- Directed by: Scott Schwartz
- Written by: William Gibson
- Based on: Golda's Balcony by William Gibson
- Produced by: David Fishelson;
- Starring: Tovah Feldshuh
- Cinematography: Yves Gerard Issembert
- Edited by: Israel Nava; David Fishelson;
- Music by: Mark Bennett
- Production companies: Issembert Productions; Manhattan Ensemble Theatre;
- Distributed by: Manhattan Ensemble Theatre
- Release date: January 24, 2019 (Palm Beach Jewish Film Festival);
- Running time: 86 minutes
- Country: United States
- Language: English
- Budget: $100,000

= Golda's Balcony (film) =

2019 film by Scott Schwartz

Golda's Balcony is a 2019 American biographical film based on the 2003 play Golda's Balcony, written by William Gibson. The film captures a solo performance by Tovah Feldshuh — who plays Golda Meir and numerous other characters in the course of the film's eighty-six minutes — during a multi-camera, video recording in front of a live audience in May 2003. The multi-camera video recording was edited into a motion picture in early 2019, after which it went on to become an Official Selection at numerous film festivals in North America. As of 2020, the film had been selected for 75 Film Festivals in North and South American, as well as Europe and Asia and, in addition, had won twenty Audience Choice Awards as "Best Feature" among the festivals to which it had been invited.

==Plot==
The film is, like the play, a dramatization of a middle of the night reminiscence by a dying Golda Meir, the fourth Prime Minister of Israel, as she endures insomnia while tracing the main events of her seventy-nine years of life. While the plot is anchored in the events of her Premiership during the 1973 Yom Kippur War, Golda relives (and describes to the audience) the events of her childhood during the 1903 Kishinev pogrom in Moscow, her emigration to Milwaukee at the age of seven, her teenage activism in the Labor Zionist movement during World War I, her emigration to the British Mandate for Palestine in 1921, her rise in Israeli politics from the 1920s through the 1970s (as an important member of both the Histadrut and the Yishuv, then Minister of Labor, Foreign Minister, and finally Prime Minister of Israel) — finally climaxing with her consideration of the Samson Option to drop nuclear weapons on the armies of the Arab states at the peak of the Yom Kippur War.

==Cast==
- Tovah Feldshuh as Prime Minister Golda Meir and forty-four other characters (including Henry Kissinger, Moshe Dayan, David Ben-Gurion, as well as both sides of a dialog with King Abdullah I of Jordan, just before the Israeli Declaration of Independence).

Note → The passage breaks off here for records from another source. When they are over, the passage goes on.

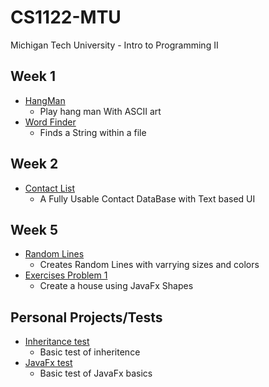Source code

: # CS1122-MTU
Michigan Tech University - Intro to Programming II

## Week 1 
* [HangMan](https://github.com/JakeEMuller/CS1122-MTU/blob/master/Week%201/Hangman/src/HangMan.java)
  - Play hang man With ASCII art
* [Word Finder](https://github.com/JakeEMuller/CS1122-MTU/blob/master/Week%201/Find/src/Find.java)
  - Finds a String within a file
## Week 2
* [Contact List](https://github.com/JakeEMuller/CS1122-MTU/tree/master/Week%202/ContactEntry/src)
  - A Fully Usable Contact DataBase with Text based UI
## Week 5
* [Random Lines](https://github.com/JakeEMuller/CS1122-MTU/blob/master/Week%205/RandomLines/src/RandomLines.java)
  - Creates Random Lines with varrying sizes and colors
* [Exercises Problem 1](https://github.com/JakeEMuller/CS1122-MTU/blob/master/Week%205/Exercises%205/Problem1/src/Problem1.java)
  - Create a house using JavaFx Shapes 
## Personal Projects/Tests
* [Inheritance test](https://github.com/JakeEMuller/CS1122-MTU/tree/master/PersonalProjects/Inheritance/src)
  - Basic test of inheritence
* [JavaFx test](https://github.com/JakeEMuller/CS1122-MTU/blob/master/PersonalProjects/JavaFxTest/src/InClassFeb22.java)
  - Basic test of JavaFx basics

==Background and production==
The play Golda's Balcony made its Manhattan debut in March, 2003. At some point during the play's Off-Broadway run (in May, 2003), a multi-camera, video recording in front of a live audience of the play was captured on video, and later (in 2019) assembled as a film by producer Fishelson and video director Gerard Issembert. By January 2019, the film was invited to make its World Premiere at the 2019 Palm Beach Jewish Film Festival on January 24, at the Cinépolis Luxury Cinemas in Jupiter, Florida. At the Palm Beach Festival, the film was awarded the “Audience Award Winner for Best Feature.”

==Release and reception==
Since the film's World Premiere in Palm Beach in early 2019, the film earned Official Selections to over 70 festivals throughout North and South America, as well as Europe and Asia, including festivals in Boston, Philadelphia, Austin, Hong Kong, Vienna, São Paulo, Los Angeles (Closing Night), Detroit, Phoenix, Chicago, St. Louis, São Paulo, Brazil, and Tampa Bay. As of April 11, 2019, the film had earned the Audience Award for "Best Feature," "Best Narrative Film" or "Audience Choice Winner" at all 20 of the competitive festivals it had competed in — including those of Boston, Philadelphia, Austin, Hong Kong, Palm Beach, Pittsburgh, Charlotte, Honolulu, New Jersey, New Hampshire, Rockland County (NY), Winnipeg and Dayton, Ohio.